Hambrick also highlights bail-fund manager Buford’s criminal history — he was released from prison in 2015 after serving 26 years for a murder committed during a robbery when he was 19 years old. Sheriff Hall says that’s an unfair criticism.
“There’s been mention of his criminal history — that doesn’t bother me,” Hall says. “We have volunteers who have histories — and so too do the bonding companies, by the way. That’s not a fair criticism. I don’t have a concern at all about access. I would want to make sure, legally, that there is a separation from what is virtually a nonprofit entity and a bail company.”
When it comes to Burford’s access to the jail, Hall says Buford “cleared the hurdles to do that kind of stuff, and I don’t have any concern about it.”
Hambrick expands his criticism, further revealing the tension between the bail bond industry and the bail reform movement. He notes that the Davidson County Sheriff’s Office’s pretrial release program is responsible for getting many more people out of jail than the NCBF, and insists that many of them are a danger to the community.

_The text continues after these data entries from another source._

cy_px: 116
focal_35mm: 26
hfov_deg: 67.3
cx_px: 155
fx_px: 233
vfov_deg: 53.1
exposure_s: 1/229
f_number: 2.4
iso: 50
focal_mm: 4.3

Hall tells the Scene that the percentage of the arrested population who are released through his office’s pretrial release program has doubled from 10 percent to 20 percent. At the same time, the number of those people who fail to appear at court has increased by 6 percent. But he says that’s not a reason for concern.
“It’s extremely low for the national average,” says Hall. “I’ve told everybody we’re going to monitor that, but even if it goes up, that’s not reason to not want to get people out of jail. I philosophically believe people should get out of jail, and they shouldn’t have to pay to do it.”

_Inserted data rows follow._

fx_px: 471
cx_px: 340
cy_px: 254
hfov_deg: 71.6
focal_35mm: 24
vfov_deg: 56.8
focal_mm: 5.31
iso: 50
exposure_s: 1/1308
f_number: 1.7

As for the members of the bail-bond industry sounding the alarm and saying pretrial release efforts are putting public safety at risk, Hall notes that he’s heard all that before.
He recalls past instances of bail-bond company representatives “spewing all kinds of ridiculous things, that the community was at risk because we were letting people go.”
“Keep in mind,” he adds, “they would also let them go if you just pay money to do it.”
Angie Bergman is an attorney for Bass, Berry and Sims who took over Deaner’s role in representing the Nashville Community Bail Fund at the end of April. She tells the Scene she’s hopeful the court will reconsider.
“We have been in communication with the court, and I think that we are hoping to continue to show them there are a lot of facts that they don’t have before them,” Bergman says.
She says the numbers thrown around about the NCBF’s forfeiture rates — that is, the percentage of bonds posted for people who later miss court — lack context. There is a difference, for instance, between a conditional forfeit and a final forfeit, the latter of which means the NCBF would lose the bail money. While at the time of the hearing, the bail fund had 43 clients in conditional forfeit status, that number had dropped to 40 by the time Bergman spoke to the Scene. And the number of people who are never brought back into custody, forcing the fund to forfeit the bail money for good, is significantly lower.
Bergman rejects suggestions that the NCBF will be going away as a result of the May 6 court order.
“It is not,” Bergman says. “We are continuing to operate, continuing to do the good work that we think is of vital importance to this city. That won’t stop.”